Lebedinsky iron ore deposit is an iron ore deposit in the Belgorod Oblast, near the city of Gubkin, on the territory of the Staro-Oskolsky iron ore region of the Kursk Magnetic Anomaly, which is on the balance sheet of Lebedinsky GOK OAO. It was discovered in 1956, the development of rich iron ores has been carried out since 1959, since 1973 a deposit of ferruginous quartzites has been developed. The explored reserves of iron ore are 4.3 billion tons with an Fe content of 44.6% . An ore deposit measuring one and a half by two kilometers lies at a depth of fifty to one hundred and sixty meters (upper limit). The main ore minerals are magnetite, hematite. Development is carried out in an open way.
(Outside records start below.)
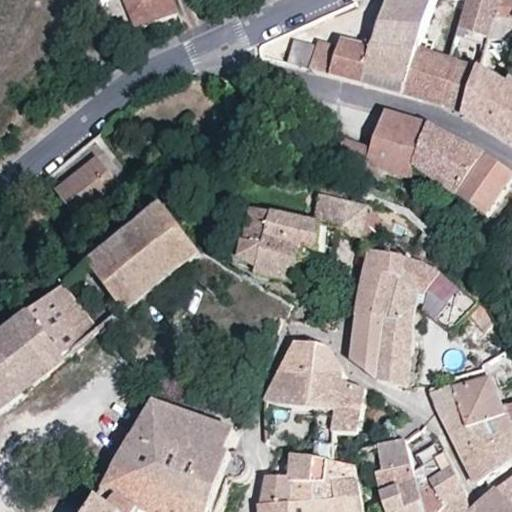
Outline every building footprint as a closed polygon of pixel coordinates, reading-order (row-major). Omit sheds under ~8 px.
[(124,0),(139,33),(180,17),(173,0),(124,0)] [(382,32),(426,36),(436,0),(391,0),(384,27),(382,32)] [(490,39),(503,1),(490,0),(469,0),(460,31),(490,39)] [(511,1),(503,1),(490,39),(510,41),(511,34),(511,1)] [(413,86),(422,50),(425,39),(426,36),(382,32),(377,52),(372,74),(413,86)] [(482,52),(484,38),(461,35),(459,49),(482,52)] [(288,66),(309,70),(315,45),(294,40),(288,66)] [(343,45),(338,60),(333,75),(358,81),(366,50),(343,45)] [(369,84),(372,74),(377,52),(366,50),(358,81),(369,84)] [(422,50),(413,86),(411,93),(434,99),(436,99),(444,101),(456,62),(448,59),(449,56),(422,50)] [(333,75),(338,60),(317,55),(313,71),(333,75)] [(456,62),(444,101),(451,104),(462,60),(452,57),(449,56),(448,59),(456,62)] [(444,101),(444,102),(465,120),(480,71),(482,65),(462,60),(451,104),(444,101)] [(511,87),(510,87),(480,71),(465,120),(511,145),(511,87)] [(369,84),(411,93),(413,86),(372,74),(369,84)] [(221,93),(223,94),(230,94),(236,94),(238,83),(221,81),(221,93)] [(417,170),(433,129),(428,127),(385,116),(373,152),(350,144),(340,166),(412,182),(417,170)] [(433,129),(417,170),(426,178),(422,184),(434,194),(440,188),(456,197),(489,160),(433,129)] [(94,139),(36,187),(75,241),(140,190),(115,159),(120,153),(104,132),(94,139)] [(489,160),(456,197),(444,210),(454,219),(464,210),(459,204),(462,201),(486,217),(511,187),(511,175),(510,173),(489,160)] [(414,205),(417,192),(410,189),(405,202),(414,205)] [(251,205),(243,237),(262,242),(255,266),(295,278),(300,261),(327,267),(329,248),(320,246),(325,226),(349,231),(353,212),(355,207),(321,198),(314,223),(251,205)] [(120,302),(130,316),(189,274),(213,257),(204,254),(173,208),(93,265),(120,302)] [(353,212),(349,231),(364,235),(368,218),(353,212)] [(237,257),(255,266),(262,242),(243,237),(237,257)] [(390,274),(406,277),(410,259),(407,258),(384,252),(375,249),(371,269),(390,274)] [(410,259),(406,277),(397,321),(363,316),(356,356),(378,376),(379,381),(408,390),(423,312),(459,336),(474,317),(487,332),(498,324),(490,311),(440,273),(430,268),(410,259)] [(390,274),(371,269),(363,316),(397,321),(406,277),(390,274)] [(32,311),(67,361),(105,334),(69,283),(32,311)] [(120,323),(130,316),(120,302),(109,310),(120,323)] [(67,361),(32,311),(0,333),(0,408),(6,404),(67,361)] [(303,340),(285,371),(349,373),(333,346),(303,340)] [(342,412),(340,432),(359,435),(365,407),(376,412),(385,398),(378,394),(369,388),(347,380),(349,373),(285,371),(271,398),(270,400),(269,419),(281,422),(290,403),(319,409),(342,412)] [(491,380),(452,386),(467,421),(503,405),(491,380)] [(467,421),(452,386),(436,394),(438,404),(452,433),(477,483),(481,486),(507,470),(507,469),(499,454),(480,451),(467,421)] [(161,401),(135,439),(224,470),(224,466),(225,458),(233,451),(242,432),(237,430),(161,401)] [(511,404),(503,405),(511,421),(511,420),(511,404)] [(503,405),(467,421),(480,451),(499,454),(507,469),(511,465),(511,423),(511,421),(503,405)] [(331,431),(340,432),(342,412),(319,409),(318,421),(332,424),(331,431)] [(392,448),(411,446),(427,428),(410,415),(406,421),(391,437),(392,448)] [(411,446),(427,511),(451,511),(469,498),(446,451),(438,439),(427,428),(411,446)] [(319,441),(319,460),(339,464),(340,432),(331,431),(320,431),(319,441)] [(362,452),(392,448),(391,437),(360,441),(362,452)] [(149,479),(218,504),(228,477),(225,472),(224,470),(135,439),(116,467),(149,479)] [(282,448),(297,456),(319,460),(319,441),(282,448)] [(427,511),(411,446),(392,448),(386,449),(390,476),(381,478),(383,487),(389,511),(427,511)] [(222,511),(234,480),(241,481),(248,479),(253,474),(255,468),(255,461),(251,455),(246,451),(239,449),(233,451),(225,458),(224,466),(224,470),(225,472),(228,477),(215,511),(222,511)] [(365,511),(363,495),(358,468),(339,464),(319,460),(297,456),(297,475),(271,476),(266,504),(297,502),(297,511),(365,511)] [(139,511),(143,507),(133,502),(149,479),(116,467),(102,497),(88,511),(139,511)] [(214,511),(218,504),(149,479),(133,502),(143,507),(152,511),(151,511),(214,511)] [(511,484),(499,493),(511,502),(511,484)] [(511,511),(511,502),(499,493),(475,511),(511,511)] [(471,511),(470,505),(469,498),(451,511),(471,511)] [(297,511),(297,502),(266,504),(264,504),(263,511),(297,511)]
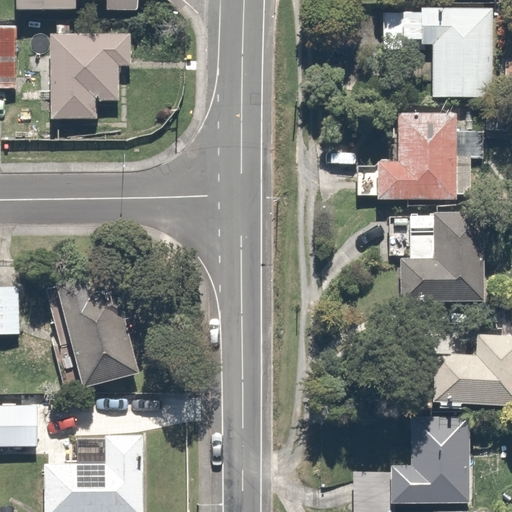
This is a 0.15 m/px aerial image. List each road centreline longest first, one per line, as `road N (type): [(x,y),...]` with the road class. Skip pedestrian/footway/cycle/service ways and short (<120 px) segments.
road 1 (tertiary): [(240,195),(239,511)]
road 2 (residential): [(240,195),(0,198)]
road 3 (tertiary): [(245,0),(240,195)]
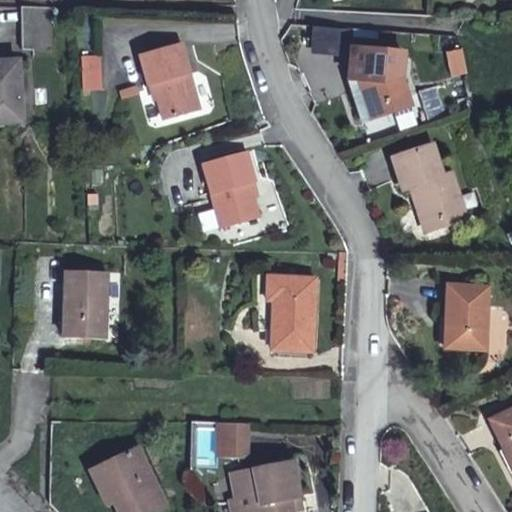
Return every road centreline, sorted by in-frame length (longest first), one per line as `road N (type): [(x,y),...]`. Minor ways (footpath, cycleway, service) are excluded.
road 1 (residential): [(367,338),(372,252),(283,112),(256,0)]
road 2 (residential): [(367,338),(484,511)]
road 3 (residential): [(364,511),(367,338)]
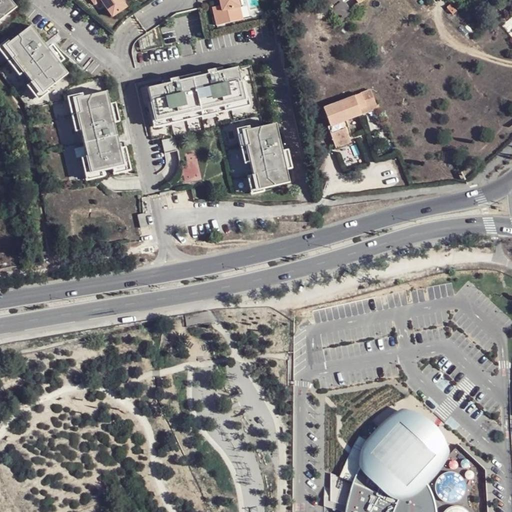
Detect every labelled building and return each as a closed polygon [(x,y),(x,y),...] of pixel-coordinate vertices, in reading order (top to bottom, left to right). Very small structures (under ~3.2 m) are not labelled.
[(0,0),(0,16),(12,7),(7,0),(0,0)] [(88,0),(91,4),(98,0),(109,17),(123,7),(118,0),(88,0)] [(237,0),(218,0),(220,6),(221,11),(213,13),(216,27),(242,21),(237,0)] [(328,0),(327,2),(333,10),(345,2),(343,0),(328,0)] [(345,2),(333,10),(343,24),(354,16),(351,10),(345,2)] [(45,50),(27,26),(2,45),(12,57),(10,59),(28,82),(30,81),(39,93),(64,74),(56,64),(45,50)] [(146,90),(153,120),(168,116),(168,119),(183,115),(183,113),(213,106),(214,109),(229,105),(229,103),(243,100),(236,69),(214,74),(214,71),(205,72),(206,76),(176,82),(175,79),(160,82),(161,86),(146,90)] [(372,112),(380,106),(374,91),(326,110),(333,130),(329,131),(333,141),(346,131),(344,125),(353,122),(364,118),(365,117),(364,112),(371,109),(372,112)] [(107,105),(104,93),(73,100),(76,115),(74,115),(88,174),(120,167),(115,145),(111,124),(107,105)] [(382,111),(380,106),(372,112),(365,117),(364,118),(382,111)] [(354,125),(353,122),(344,125),(346,131),(354,125)] [(265,128),(244,133),(248,149),(245,149),(252,178),(254,177),(258,192),(289,186),(285,173),(281,156),(275,126),(265,128)] [(346,131),(333,141),(335,145),(352,139),(349,131),(346,132),(346,131)] [(352,139),(335,145),(337,151),(354,145),(352,139)] [(435,511),(432,499),(428,485),(438,472),(451,453),(440,432),(425,417),(404,409),(375,432),(363,451),(361,462),(364,468),(356,480),(347,510),(346,511),(435,511)] [(440,486),(444,489),(442,492),(457,501),(468,484),(449,472),(440,486)]
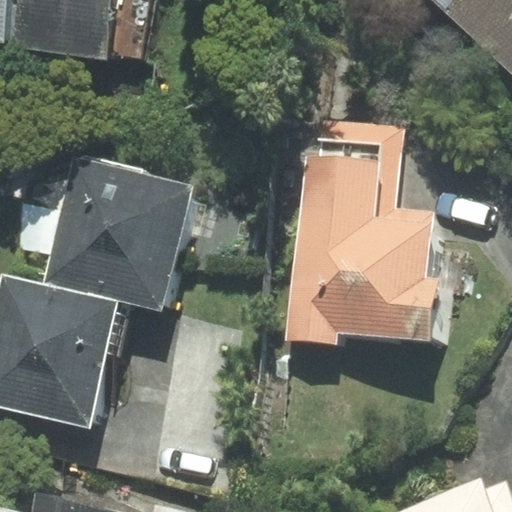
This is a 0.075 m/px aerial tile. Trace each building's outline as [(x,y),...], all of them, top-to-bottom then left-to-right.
[(0,0),(0,50),(126,72),(138,0),(0,0)] [(511,0),(435,0),(511,70),(511,0)] [(443,296),(447,219),(404,217),(409,135),(310,128),(296,357),(346,361),(346,350),(449,356),(452,296),(443,296)] [(87,167),(57,294),(11,283),(8,297),(0,294),(0,410),(105,435),(134,312),(180,322),(210,195),(149,181),(87,167)] [(511,511),(511,481),(424,511),(511,511)]
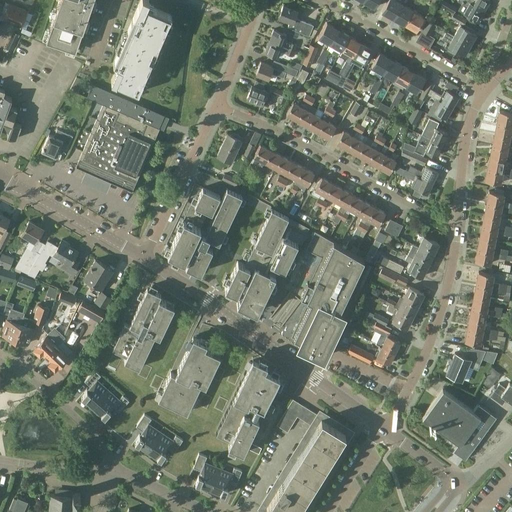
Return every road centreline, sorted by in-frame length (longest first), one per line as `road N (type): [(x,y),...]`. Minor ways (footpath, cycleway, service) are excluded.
road 1 (tertiary): [(383,427),(143,259)]
road 2 (residential): [(218,105),(456,221)]
road 3 (residential): [(383,427),(435,329),(456,221)]
road 4 (residential): [(485,91),(320,0)]
road 5 (residential): [(143,259),(218,105)]
road 6 (tertiary): [(143,259),(0,179)]
road 7 (residential): [(113,470),(74,415),(0,361)]
road 8 (residential): [(456,221),(468,122),(485,91)]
The average annual production is more than thirty-eight million tons of ore. The main administrative and industrial development centers are located in Gubkin and Stary Oskol.

== Sources ==
- Магматические месторождения // Рудные месторождения СССР : в 3 т. / Под ред. акад. В. И. Смирнова. — 2-е изд., перераб. и доп. — М. : Недра, 1978. — Т. 1. — С. 106—107. — 352 с. — 9000 экз.
- Лебединский горно-обогатительный комбинат // Горная энциклопедия: [в 5 томах] / гл. ред. Е. А. Козловский. — М.: «Советская энциклопедия», 1987. — Т. 3. Кенган — Орт. — С. 176. — 592 с. — 56 540 экз. — ISBN 5-85270-007-X.